I think TheAttorney put it eloquently in his post.
  
  
 well, 5% points doesn't seem a lot in terms of price/difference ratio, but if you've already have what is considered a well chosen hi-end system, you're probably already 75% there. so an increase of 5% in SQ can be a huge difference. you're probably never gonna get 100% fidelity, but you can definitely get more than the 75%. whether is cables, or a dedicated power supplies... it all add up. however, the trick is to try to find out where the weakest link is, as more often than not people spend money on stuff they don't need.
  
 Quote:


zombywoof said:


> This whole cable upgrade thing has me a bit mystified.  First off...I am not an electrician, or an electrical engineer, just curious.  I would guess that the controlling electrical property of the cable is the overall resistance...connectors, solder, conductor all in the mix, and that lowest possible resistance is desired.  If this is true, consider the equation:
> 
> RESISTANCE = (RESISTIVITY x LENGTH) / AREA
> 
> ...


----------



## zombywoof

I do not disagree, Lenni.  If you are "almost there' in terms of maximizing SQ, maybe that last 5% improvement will do it.  But if the 5% is significant, and the resistance discussion is relevant, then the changes in SQ you could realize from a shorter cable would be several times more significant.  Have you ever seen anyone (user or custom cable manufacturer) testify as to the virtues of shortening the cable?  I have not, and this causes me to question the entire premise of detectable SQ improvement from custom cables.


----------



## Tristan944

Claritas said:
			
		

> *Claritas*





> Even so, my favorite product to laugh at is P.W.B. Electronics Cream Electret, a cream (you read that right) you spread on your furniture in front of your audio gear that has an unexplained chemical effect on your mood.


 
 If they make a cream, they should also make a pill.

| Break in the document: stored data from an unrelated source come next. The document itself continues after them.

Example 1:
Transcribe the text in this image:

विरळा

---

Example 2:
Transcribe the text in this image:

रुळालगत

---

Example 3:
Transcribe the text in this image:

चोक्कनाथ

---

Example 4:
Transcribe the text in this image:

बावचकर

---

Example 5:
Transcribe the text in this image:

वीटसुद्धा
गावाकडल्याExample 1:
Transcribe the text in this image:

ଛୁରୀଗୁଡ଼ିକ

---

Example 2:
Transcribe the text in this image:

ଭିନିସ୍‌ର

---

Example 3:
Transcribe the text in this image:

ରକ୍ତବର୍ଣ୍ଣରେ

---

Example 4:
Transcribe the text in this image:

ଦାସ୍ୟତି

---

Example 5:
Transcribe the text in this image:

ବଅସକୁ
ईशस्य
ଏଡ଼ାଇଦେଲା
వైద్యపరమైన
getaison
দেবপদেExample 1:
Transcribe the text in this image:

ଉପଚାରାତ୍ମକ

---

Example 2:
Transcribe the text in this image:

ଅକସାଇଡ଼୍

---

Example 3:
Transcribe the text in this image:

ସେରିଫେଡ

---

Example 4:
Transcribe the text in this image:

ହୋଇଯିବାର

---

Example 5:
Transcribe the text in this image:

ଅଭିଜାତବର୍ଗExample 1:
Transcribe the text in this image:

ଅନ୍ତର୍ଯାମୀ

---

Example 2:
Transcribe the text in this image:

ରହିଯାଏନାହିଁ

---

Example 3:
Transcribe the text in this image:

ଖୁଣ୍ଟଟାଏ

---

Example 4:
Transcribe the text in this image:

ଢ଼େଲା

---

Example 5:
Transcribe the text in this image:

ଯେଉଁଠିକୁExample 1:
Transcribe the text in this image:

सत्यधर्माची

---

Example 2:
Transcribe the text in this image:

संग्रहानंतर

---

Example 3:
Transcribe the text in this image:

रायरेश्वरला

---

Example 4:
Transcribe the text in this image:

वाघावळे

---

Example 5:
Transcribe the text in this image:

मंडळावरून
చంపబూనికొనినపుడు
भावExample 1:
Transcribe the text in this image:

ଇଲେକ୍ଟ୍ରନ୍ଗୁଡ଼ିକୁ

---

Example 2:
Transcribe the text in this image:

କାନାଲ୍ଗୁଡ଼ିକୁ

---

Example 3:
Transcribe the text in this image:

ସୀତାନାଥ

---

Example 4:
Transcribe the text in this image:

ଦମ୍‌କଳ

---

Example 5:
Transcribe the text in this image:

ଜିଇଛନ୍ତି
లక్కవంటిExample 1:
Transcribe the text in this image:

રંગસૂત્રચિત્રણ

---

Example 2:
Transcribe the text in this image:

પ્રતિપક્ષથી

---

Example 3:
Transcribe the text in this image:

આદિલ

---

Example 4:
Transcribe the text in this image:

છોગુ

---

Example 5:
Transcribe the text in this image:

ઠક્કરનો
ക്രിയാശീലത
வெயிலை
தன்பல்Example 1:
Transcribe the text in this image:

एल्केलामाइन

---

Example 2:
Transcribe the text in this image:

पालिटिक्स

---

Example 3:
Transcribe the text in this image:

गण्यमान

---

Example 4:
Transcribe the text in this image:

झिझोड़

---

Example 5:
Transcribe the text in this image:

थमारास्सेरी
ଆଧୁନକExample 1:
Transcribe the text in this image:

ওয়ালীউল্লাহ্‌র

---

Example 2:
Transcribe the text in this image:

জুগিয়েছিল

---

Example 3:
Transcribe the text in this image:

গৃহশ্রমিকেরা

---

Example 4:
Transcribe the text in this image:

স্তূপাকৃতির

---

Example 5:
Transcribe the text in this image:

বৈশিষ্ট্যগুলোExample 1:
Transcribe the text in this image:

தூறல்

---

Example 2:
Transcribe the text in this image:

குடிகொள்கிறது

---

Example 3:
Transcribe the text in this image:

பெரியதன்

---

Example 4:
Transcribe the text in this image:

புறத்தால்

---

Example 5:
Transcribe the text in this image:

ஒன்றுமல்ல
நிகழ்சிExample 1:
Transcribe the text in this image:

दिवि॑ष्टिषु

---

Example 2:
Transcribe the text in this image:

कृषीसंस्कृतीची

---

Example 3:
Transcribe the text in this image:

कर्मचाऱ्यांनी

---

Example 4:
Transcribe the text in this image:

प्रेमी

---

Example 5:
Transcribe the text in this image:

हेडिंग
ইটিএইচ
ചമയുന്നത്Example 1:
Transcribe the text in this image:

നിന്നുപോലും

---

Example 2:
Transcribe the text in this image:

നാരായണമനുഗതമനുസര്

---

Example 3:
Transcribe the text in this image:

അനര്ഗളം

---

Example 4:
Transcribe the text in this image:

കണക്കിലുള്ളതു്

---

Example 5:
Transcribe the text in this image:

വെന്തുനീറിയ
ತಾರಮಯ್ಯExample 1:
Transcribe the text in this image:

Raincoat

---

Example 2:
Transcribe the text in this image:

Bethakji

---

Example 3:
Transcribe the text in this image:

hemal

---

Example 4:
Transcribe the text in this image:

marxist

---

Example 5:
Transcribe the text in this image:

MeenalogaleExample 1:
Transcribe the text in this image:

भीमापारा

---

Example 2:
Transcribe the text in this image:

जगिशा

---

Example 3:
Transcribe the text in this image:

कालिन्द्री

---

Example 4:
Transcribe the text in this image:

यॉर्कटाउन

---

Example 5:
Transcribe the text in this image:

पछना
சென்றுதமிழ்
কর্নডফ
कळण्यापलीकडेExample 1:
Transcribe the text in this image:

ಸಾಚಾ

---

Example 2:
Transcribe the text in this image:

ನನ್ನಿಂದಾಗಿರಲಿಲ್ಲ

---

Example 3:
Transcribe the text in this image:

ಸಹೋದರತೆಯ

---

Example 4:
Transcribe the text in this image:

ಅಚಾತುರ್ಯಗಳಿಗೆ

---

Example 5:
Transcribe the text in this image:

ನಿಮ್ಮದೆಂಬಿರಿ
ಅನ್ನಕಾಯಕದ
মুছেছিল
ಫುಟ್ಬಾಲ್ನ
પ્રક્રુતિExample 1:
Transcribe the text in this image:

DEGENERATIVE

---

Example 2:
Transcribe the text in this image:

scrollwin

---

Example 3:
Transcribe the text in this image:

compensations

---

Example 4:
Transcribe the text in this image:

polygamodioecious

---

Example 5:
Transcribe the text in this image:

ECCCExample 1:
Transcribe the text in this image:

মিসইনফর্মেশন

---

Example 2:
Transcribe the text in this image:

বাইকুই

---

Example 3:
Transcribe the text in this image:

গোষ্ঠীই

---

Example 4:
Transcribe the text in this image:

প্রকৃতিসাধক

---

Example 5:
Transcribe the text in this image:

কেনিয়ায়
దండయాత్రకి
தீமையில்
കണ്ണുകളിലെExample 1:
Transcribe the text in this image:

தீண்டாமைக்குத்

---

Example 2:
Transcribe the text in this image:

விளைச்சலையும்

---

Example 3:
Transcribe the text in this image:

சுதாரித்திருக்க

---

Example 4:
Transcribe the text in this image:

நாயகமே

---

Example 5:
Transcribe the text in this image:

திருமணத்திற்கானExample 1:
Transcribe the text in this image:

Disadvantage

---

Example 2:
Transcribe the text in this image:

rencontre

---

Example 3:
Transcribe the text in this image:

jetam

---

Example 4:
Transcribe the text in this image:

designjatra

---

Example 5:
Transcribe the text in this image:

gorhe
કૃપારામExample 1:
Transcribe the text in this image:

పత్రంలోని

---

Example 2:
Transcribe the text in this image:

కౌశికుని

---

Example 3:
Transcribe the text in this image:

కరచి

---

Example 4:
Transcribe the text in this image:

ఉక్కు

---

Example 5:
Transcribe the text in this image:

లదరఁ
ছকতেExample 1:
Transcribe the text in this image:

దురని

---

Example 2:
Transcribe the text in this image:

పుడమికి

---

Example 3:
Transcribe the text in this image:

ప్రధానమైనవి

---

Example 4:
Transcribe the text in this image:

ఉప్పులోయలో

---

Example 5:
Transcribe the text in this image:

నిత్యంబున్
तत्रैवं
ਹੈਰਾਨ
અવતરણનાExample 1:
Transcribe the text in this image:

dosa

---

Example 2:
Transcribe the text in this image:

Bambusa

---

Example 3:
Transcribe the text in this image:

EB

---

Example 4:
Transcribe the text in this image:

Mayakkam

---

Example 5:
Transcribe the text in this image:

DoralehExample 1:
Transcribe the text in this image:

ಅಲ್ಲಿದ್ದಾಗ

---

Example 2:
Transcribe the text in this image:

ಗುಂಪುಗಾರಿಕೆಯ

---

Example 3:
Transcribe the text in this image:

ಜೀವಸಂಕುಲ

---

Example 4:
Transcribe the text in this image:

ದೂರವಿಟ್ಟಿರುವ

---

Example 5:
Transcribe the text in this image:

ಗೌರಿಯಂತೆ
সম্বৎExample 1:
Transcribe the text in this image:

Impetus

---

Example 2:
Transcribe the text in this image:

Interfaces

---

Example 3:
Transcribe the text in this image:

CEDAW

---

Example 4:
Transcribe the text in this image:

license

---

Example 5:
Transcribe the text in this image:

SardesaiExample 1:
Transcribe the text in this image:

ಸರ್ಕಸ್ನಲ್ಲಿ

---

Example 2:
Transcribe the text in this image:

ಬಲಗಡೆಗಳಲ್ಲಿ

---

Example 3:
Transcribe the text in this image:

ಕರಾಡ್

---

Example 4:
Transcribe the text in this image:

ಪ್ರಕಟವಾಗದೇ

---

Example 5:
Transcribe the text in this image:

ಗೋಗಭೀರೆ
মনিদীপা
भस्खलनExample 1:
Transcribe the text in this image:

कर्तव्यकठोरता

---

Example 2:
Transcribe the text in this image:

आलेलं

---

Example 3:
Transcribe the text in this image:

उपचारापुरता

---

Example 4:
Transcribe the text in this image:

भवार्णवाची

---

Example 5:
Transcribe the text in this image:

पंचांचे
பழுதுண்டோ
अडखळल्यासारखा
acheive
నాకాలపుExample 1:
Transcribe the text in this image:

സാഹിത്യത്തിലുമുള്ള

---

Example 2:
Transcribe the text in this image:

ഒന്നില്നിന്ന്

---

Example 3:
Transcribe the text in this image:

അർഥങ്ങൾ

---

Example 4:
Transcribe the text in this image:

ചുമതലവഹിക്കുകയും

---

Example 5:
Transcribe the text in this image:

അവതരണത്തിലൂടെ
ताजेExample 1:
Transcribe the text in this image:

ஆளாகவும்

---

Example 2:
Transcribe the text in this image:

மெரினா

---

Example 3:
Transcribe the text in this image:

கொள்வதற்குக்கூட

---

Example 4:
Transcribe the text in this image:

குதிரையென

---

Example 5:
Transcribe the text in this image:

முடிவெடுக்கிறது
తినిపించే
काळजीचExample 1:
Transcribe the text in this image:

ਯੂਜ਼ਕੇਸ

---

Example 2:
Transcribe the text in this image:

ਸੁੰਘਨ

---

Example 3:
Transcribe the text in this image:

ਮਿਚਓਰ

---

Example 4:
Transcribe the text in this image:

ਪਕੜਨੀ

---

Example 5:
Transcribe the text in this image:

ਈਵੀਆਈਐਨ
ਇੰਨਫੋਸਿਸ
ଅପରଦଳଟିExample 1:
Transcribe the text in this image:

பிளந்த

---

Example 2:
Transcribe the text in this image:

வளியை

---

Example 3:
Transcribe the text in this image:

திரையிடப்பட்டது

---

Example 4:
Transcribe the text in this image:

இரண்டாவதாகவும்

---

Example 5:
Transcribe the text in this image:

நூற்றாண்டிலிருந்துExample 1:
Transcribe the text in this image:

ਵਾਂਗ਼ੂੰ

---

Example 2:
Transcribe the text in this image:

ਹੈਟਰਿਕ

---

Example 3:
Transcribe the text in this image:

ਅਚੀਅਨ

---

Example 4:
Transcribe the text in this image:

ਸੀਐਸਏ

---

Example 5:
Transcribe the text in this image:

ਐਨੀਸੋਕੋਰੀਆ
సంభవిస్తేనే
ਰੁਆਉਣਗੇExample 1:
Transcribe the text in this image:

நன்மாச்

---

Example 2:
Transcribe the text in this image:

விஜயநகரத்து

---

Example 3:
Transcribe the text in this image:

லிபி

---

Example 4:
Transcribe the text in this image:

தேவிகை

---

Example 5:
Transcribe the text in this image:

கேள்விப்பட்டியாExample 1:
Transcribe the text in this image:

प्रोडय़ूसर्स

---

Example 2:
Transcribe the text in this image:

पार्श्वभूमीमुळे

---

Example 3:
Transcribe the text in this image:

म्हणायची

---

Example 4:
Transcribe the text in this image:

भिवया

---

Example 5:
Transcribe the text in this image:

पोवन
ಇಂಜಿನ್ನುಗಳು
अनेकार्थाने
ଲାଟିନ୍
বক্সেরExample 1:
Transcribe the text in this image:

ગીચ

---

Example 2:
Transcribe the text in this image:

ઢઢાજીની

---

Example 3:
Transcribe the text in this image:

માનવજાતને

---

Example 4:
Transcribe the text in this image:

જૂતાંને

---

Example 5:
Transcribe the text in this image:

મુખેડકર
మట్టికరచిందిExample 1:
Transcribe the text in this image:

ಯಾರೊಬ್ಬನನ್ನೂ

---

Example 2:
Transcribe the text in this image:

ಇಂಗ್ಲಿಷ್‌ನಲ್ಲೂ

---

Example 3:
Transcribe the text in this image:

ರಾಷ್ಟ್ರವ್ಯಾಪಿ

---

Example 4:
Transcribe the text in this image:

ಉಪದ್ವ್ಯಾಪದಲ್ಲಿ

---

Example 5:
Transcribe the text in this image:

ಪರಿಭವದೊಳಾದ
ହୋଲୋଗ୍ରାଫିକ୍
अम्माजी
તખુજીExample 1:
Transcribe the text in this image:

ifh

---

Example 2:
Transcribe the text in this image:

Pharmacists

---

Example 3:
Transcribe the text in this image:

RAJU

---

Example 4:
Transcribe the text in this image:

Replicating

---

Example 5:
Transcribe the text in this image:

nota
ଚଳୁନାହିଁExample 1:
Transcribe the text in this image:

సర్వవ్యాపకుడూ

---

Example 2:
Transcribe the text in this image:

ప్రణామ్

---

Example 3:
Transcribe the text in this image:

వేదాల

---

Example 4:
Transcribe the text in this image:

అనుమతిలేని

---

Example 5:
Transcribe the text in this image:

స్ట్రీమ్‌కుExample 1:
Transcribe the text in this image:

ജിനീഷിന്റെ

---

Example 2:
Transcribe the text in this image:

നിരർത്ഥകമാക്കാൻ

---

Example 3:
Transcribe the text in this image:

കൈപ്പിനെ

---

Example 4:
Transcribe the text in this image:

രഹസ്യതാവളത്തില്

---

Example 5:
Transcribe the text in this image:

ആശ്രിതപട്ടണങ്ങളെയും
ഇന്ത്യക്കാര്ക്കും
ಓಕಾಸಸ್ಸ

An antipsychotic that increases hearing ability.


----------



## monkeyboylee

zombywoof said:


> This whole cable upgrade thing has me a bit mystified.  First off...I am not an electrician, or an electrical engineer, just curious.  I would guess that the controlling electrical property of the cable is the overall resistance...connectors, solder, conductor all in the mix, and that lowest possible resistance is desired.  If this is true, consider the equation:
> 
> RESISTANCE = (RESISTIVITY x LENGTH) / AREA
> 
> ...


 
  
 Sorry for picking up this old thread but this did interest me. I recently had to have my HE-400 cablepro freedom cable sent off to be re-terminated and noticed a massive difference going back to the stock cable, was so glad to get the cablepro back. This does help me understand what I am hearing tho, copper to silver cable, half distance and double area.... perhaps it is just as simple as that!


----------



## Happy Camper

We have a dilemma in science and hobbyist experience. Science says they can't measure any detectable differences within human hearing. The hobbyist says they can hear differences but are not credible to science acceptability. Both sides have points but it's just a rock throwing mess to come to a mutual solution. The desire is to minimize the imprint of a device (wire) on the signal. So nothing will make a signal any more than it is. But that's not what the claims say. They say more of the signal is being heard. So how do we put together a protocol that our Head Fi community can do at meets? We could put together a package of cables to send to meets and document results.


----------



## hartono99

It is very simple answer, if anyone can differentiate that a sewing needle is dropped from 1 meter or 1,1 meter to the floor, for sure this man can have benefit from expensive cable. Otherwise, it is only for prestige.  The capacitance, inductance and resistance of the cable, when it is not a damaged cable, will differ in a very small amount. FYI, the capacitance of 1 meter coax cable is 82 pf, the resistance  for some milliohms, when connected to a few tenth ohm of output amplifier, and few hundred ohm of next amplifier, nobody will hear the difference, absolutely.


----------